→ **REQUEST 1**
In the records, turn the lines from the one with "Question owner" up to and including the one with "desktop. I am going to monitor operation" into a numbered list, leaving out any blank lines.

### STUDY TEXT ###

SECTION 14.04 Binding Effect; Survival. This Agreement shall
be binding upon and inure to the benefit of each Transaction Party, the
Administrator, Transferee and their respective successors and assigns, and the
provisions of Section 4.02 and Article XIII shall inure to the benefit of the
Affected Parties and the Indemnified Parties, respectively, and their respective
successors and assigns; provided, however, nothing in the foregoing shall be
deemed to authorize any assignment not permitted by Section 12.01. This
Agreement shall create and constitute the continuing obligations of the parties
hereto in accordance with its terms, and shall remain in full force and effect
until the Final Payout Date. The rights and remedies with respect to any breach
of any representation and warranty made by Transferor pursuant to Article VI and
the indemnification and payment provisions of Article XIII and Sections 4.02,
14.05, 14.06, 14.07, 14.08 and 14.15 shall be continuing and shall survive any
termination of this Agreement.

### EXERCISE MATERIAL ###

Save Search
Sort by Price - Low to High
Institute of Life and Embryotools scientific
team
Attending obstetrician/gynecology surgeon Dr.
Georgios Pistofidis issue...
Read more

###
### EXERCISE MATERIAL ###

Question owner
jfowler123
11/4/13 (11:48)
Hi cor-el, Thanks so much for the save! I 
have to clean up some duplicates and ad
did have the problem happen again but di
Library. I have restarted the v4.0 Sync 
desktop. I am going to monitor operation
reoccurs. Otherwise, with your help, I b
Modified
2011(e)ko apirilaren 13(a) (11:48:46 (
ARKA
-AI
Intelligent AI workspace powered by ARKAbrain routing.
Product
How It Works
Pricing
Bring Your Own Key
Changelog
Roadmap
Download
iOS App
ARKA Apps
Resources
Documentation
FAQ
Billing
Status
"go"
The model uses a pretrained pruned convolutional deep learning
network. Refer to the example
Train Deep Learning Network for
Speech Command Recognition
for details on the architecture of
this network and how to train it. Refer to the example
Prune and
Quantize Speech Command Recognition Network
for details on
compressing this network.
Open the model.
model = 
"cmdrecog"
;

###
### EXERCISE MATERIAL ###

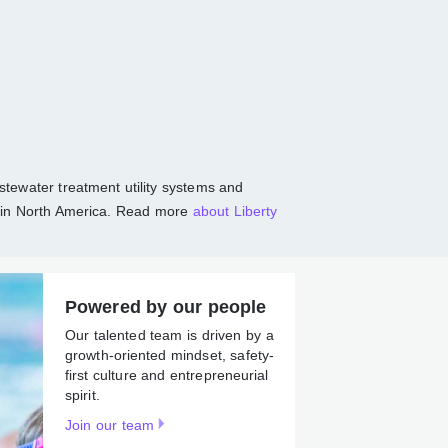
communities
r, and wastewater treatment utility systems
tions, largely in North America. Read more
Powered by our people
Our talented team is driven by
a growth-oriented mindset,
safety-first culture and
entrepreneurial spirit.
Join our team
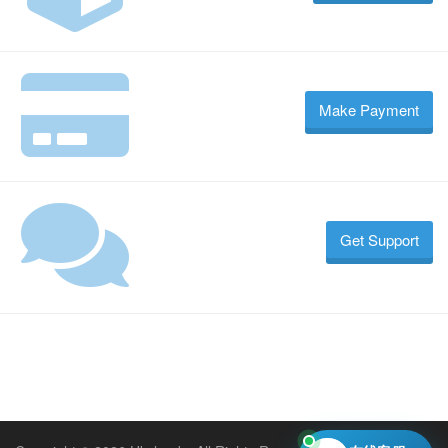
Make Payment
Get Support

###

→ **REQUEST 2**
Copy out the whole clause on binding effect and survival word for word.

→ **ANSWER SPACE 1**
1. Question owner
2. jfowler123
3. 11/4/13 (11:48)
4. Hi cor-el, Thanks so much for the save! I 
5. have to clean up some duplicates and ad
6. did have the problem happen again but di
7. Library. I have restarted the v4.0 Sync 
8. desktop. I am going to monitor operation

→ **ANSWER SPACE 2**
SECTION 14.04 Binding Effect; Survival. This Agreement shall
be binding upon and inure to the benefit of each Transaction Party, the
Administrator, Transferee and their respective successors and assigns, and the
provisions of Section 4.02 and Article XIII shall inure to the benefit of the
Affected Parties and the Indemnified Parties, respectively, and their respective
successors and assigns; provided, however, nothing in the foregoing shall be
deemed to authorize any assignment not permitted by Section 12.01. This
Agreement shall create and constitute the continuing obligations of the parties
hereto in accordance with its terms, and shall remain in full force and effect
until the Final Payout Date. The rights and remedies with respect to any breach
of any representation and warranty made by Transferor pursuant to Article VI and
the indemnification and payment provisions of Article XIII and Sections 4.02,
14.05, 14.06, 14.07, 14.08 and 14.15 shall be continuing and shall survive any
termination of this Agreement.